◆ WHAT YOU WILL DO ◆
Can you reproduce the records word for word, beginning at the line that contains "FLYING GLENBROOK" and stopping after the line that contains "True or false: there"? Include both of those lines and nothing outside that span.

◆ DATASET RECORDS ◆

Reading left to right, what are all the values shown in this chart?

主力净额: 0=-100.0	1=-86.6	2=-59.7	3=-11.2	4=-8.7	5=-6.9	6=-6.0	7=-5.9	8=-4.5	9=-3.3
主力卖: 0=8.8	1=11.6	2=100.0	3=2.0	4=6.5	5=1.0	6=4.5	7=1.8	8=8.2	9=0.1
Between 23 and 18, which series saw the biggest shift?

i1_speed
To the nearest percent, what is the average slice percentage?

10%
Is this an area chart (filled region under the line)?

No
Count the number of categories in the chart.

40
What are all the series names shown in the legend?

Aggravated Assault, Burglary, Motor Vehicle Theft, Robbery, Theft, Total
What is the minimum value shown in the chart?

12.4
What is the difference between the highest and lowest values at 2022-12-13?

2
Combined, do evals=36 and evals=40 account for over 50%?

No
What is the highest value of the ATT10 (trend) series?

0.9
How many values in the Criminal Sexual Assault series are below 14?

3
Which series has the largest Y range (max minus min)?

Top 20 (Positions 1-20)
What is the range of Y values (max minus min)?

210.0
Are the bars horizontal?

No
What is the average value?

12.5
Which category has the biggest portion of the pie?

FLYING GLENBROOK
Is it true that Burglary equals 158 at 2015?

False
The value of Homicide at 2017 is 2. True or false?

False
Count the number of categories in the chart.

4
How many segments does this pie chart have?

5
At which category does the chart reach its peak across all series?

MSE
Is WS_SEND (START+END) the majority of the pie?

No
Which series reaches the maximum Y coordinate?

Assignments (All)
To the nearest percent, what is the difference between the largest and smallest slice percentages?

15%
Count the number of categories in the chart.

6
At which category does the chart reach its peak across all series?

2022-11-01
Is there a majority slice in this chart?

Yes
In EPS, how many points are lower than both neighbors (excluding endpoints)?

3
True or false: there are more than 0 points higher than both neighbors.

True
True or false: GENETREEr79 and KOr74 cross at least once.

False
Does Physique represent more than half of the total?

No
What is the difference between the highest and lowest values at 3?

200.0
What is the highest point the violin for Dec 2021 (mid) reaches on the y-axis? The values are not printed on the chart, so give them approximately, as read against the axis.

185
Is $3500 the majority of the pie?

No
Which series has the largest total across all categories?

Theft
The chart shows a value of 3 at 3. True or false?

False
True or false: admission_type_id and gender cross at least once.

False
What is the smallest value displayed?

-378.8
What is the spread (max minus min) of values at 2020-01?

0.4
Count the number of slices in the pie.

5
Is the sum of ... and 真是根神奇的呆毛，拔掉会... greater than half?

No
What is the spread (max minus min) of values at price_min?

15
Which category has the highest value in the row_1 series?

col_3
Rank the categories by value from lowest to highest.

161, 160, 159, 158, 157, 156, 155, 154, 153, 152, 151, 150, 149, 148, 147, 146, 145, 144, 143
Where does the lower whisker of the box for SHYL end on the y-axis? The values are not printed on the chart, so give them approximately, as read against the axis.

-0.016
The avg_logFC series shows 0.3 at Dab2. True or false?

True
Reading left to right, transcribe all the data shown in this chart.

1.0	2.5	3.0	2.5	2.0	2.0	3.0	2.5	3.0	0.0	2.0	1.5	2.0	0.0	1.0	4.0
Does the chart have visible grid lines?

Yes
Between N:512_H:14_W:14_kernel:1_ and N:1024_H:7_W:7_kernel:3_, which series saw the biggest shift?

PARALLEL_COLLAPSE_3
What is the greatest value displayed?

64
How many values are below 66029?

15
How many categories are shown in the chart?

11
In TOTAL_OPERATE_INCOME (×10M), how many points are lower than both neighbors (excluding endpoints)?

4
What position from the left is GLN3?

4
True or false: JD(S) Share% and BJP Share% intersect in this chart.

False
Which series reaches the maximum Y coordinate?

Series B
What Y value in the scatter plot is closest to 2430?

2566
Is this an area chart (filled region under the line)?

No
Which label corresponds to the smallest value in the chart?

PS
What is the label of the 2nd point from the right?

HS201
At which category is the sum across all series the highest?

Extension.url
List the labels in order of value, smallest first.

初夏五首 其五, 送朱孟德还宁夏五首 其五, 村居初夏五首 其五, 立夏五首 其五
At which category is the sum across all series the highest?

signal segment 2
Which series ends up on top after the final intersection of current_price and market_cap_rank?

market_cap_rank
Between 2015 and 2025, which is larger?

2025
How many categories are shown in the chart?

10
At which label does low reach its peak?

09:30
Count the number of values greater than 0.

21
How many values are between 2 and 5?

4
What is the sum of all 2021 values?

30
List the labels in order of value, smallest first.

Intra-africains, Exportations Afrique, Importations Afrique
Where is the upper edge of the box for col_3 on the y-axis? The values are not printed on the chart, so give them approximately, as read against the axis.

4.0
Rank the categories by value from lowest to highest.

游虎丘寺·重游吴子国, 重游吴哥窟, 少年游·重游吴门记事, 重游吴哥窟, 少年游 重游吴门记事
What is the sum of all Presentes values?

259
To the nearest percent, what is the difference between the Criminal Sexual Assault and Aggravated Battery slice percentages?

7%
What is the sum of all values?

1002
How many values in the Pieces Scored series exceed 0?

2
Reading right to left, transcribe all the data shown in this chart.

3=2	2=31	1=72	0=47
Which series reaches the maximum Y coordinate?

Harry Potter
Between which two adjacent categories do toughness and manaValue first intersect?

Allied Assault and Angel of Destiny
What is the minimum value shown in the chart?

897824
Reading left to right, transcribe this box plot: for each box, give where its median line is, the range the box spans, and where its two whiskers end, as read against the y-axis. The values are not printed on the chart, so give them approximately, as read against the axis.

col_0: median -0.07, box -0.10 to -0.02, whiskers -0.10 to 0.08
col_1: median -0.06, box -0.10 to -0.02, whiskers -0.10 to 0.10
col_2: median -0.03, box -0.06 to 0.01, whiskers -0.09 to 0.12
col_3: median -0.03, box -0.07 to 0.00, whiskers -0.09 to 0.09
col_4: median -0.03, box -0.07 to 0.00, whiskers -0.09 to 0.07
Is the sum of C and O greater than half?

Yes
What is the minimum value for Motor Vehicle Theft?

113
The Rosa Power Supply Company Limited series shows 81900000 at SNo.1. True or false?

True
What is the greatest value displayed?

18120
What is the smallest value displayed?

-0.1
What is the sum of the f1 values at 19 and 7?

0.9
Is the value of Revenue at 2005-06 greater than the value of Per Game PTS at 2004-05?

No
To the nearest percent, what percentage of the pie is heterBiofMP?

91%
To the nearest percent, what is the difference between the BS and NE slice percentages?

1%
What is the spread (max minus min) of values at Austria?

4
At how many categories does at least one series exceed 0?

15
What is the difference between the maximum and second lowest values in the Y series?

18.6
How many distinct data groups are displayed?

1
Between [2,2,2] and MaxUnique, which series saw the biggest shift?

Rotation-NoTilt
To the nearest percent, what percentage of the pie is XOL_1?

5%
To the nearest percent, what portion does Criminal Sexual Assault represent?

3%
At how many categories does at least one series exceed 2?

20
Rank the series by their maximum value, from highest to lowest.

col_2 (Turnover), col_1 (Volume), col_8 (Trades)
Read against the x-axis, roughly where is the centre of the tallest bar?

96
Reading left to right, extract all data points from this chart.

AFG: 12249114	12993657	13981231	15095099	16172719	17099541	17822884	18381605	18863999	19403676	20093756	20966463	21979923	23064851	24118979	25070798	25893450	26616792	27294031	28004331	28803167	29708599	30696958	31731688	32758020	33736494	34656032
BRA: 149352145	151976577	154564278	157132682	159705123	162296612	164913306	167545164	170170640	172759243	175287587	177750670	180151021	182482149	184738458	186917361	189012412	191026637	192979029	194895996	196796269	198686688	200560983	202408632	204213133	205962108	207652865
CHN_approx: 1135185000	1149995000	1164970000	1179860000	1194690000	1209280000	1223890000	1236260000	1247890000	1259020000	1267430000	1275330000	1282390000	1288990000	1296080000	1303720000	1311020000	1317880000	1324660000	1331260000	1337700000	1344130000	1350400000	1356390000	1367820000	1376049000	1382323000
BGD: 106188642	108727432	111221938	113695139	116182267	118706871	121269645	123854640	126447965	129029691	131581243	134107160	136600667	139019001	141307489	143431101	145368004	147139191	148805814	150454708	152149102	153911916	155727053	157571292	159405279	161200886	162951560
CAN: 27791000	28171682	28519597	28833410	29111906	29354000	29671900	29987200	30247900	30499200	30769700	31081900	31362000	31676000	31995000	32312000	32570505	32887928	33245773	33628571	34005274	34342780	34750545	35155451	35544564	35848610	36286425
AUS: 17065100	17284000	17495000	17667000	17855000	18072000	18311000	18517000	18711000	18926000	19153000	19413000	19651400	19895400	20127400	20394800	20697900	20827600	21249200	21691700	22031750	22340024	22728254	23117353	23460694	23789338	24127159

◆ EXERCISE SOLUTION ◆
FLYING GLENBROOK
Is it true that Burglary equals 158 at 2015?

False
The value of Homicide at 2017 is 2. True or false?

False
Count the number of categories in the chart.

4
How many segments does this pie chart have?

5
At which category does the chart reach its peak across all series?

MSE
Is WS_SEND (START+END) the majority of the pie?

No
Which series reaches the maximum Y coordinate?

Assignments (All)
To the nearest percent, what is the difference between the largest and smallest slice percentages?

15%
Count the number of categories in the chart.

6
At which category does the chart reach its peak across all series?

2022-11-01
Is there a majority slice in this chart?

Yes
In EPS, how many points are lower than both neighbors (excluding endpoints)?

3
True or false: there are more than 0 points higher than both neighbors.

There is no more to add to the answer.